Following on the heels of our Science of Cocktails podcast, we have an episode for the morning after – The Science of Coffee.
At the recent Science of Coffee event at Lushbucket Cafe as part of The Ultimo Science Festival, I spoke to Rafael Bartkowski from Campos Coffee about the scientific method of making coffee, the most important steps in the process, how to decaffeinate coffee and where in the world you can find the best cup.
Listen to this podcast here:
To go with the podcast, here is a quick description of how Campos Coffee decaffeinates their coffee.
Swiss Water Decaffeination
Campos uses the Swiss Water Process. This method does not use organic solvents, and so is claimed to be better for you. To perform the decaffeination, the first step is to soak green coffee beans in hot water. This releases the caffeine, as well as other soluble compounds within the beans.

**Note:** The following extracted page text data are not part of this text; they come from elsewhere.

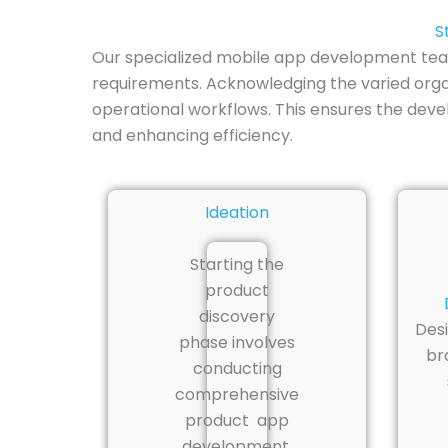
S
Our specialized mobile app development team 
requirements. Acknowledging the varied organ
operational workflows. This ensures the dev
and enhancing efficiency.
Ideation
Starting the
product
discovery
Desi
phase involves
br
conducting
comprehensive
product app
development.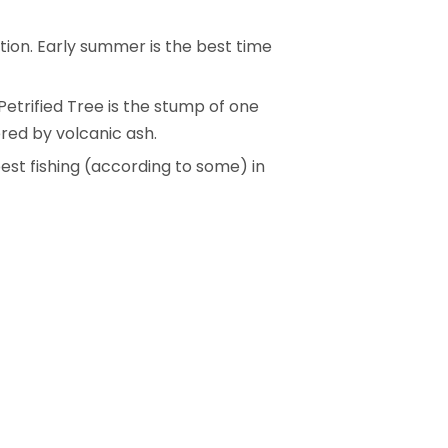
ction. Early summer is the best time
Petrified Tree is the stump of one
ered by volcanic ash.
best fishing (according to some) in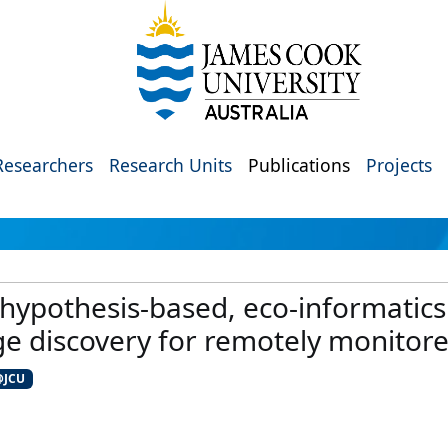
Researchers
Research Units
Publications
Projects
 hypothesis-based, eco-informatics
 discovery for remotely monitore
@JCU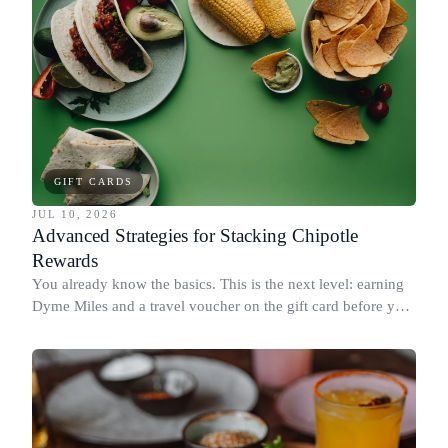
GIFT CARDS
JUL 10, 2026
Advanced Strategies for Stacking Chipotle
Rewards
You already know the basics. This is the next level: earning
Dyme Miles and a travel voucher on the gift card before you
spend it, buying in the amounts that earn the most, and
redeeming where each reward goes furthest.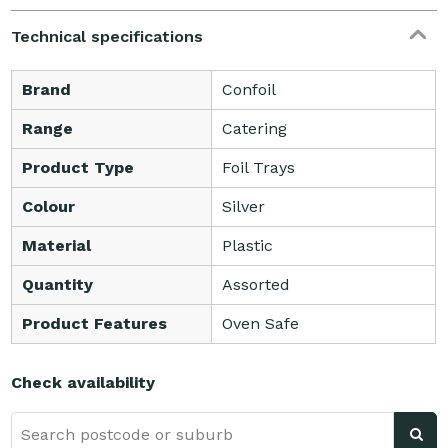
Technical specifications
Brand
Confoil
Range
Catering
Product Type
Foil Trays
Colour
Silver
Material
Plastic
Quantity
Assorted
Product Features
Oven Safe
Check availability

These other compounds contribute strongly to the taste of coffee – let’s call them “flavour compounds” - and so these particular beans must be discarded. The water solution now contains caffeine and flavour compounds. Caffeine is then stripped from this solution by means of activated carbon filters (see below for a brief description of this process).
With the caffeine now stripped from the water solution, we are left with a solution of flavour compounds – this solution becomes “flavour-charged” (the company’s description, not mine!) A new batch of green beans is then soaked in the flavour-charged solution, releasing caffeine but less of its flavour-compounds, as the solution is becoming saturated. This solution is again decaffeinated by a carbon filter, and new beans are added. This process is repeated until the flavour-charged solution is saturated with flavour-compounds, but crucially not caffeine as the caffeine is stripped from the solution after each soaking. After a number of repeats, no flavour-compounds are released by the green beans - only caffeine is released. This leaves us with (almost) decaffeinated beans that can be roasted to make coffee. It is impossible to completely decaffeinate the coffee.
Given that the world’s only Swiss Water decaffeination facility is based in Canada and so therefore the beans must be transported large distances – especially when bringing them to Australia – the process does not seem very energy efficient. Presumably, a lot of water is also used. There are various online debates as to whether this is the most sustainable process for coffee decaffeination.
Read here and here for more on decaffeination.
Carbon filtering uses activated carbon, which is a form of carbon (usually derived from charcoal) that is extremely porous. This gives it a very large surface area, which can adsorb contaminants in the water. Note that adsorption is different to absorption. Adsorption is the bonding of material onto the surface of another material by intermolecular forces – that is, it gets stuck on the surface. Absorption is the incorporation of one substance into another – that is, one substance penetrates the interior of the other.
One gram of activated carbon has a surface area around 500 m2, and this incredible surface area means that a large amount of contaminant material can accumulate on the surface. Carbon filters are good at pulling organic compounds like caffeine out of water. As the flavour-compounds are also organic, the carbon filters used here need to be caffeine specific. To do this, the carbon filter is coated in a caffeine-specific solvent layer. According to patent 4324840, this coating could consist of petroleum oils, triglycerides, fatty acids, fatty alcohols and other water-immiscible materials. This is dissolved up in hexane, which is then piped through the carbon-filter. The hexane, being volatile, then evaporates away leaving the filter coated in a caffeine-specific adsorption layer. When you think about it, it's hardly chemical free!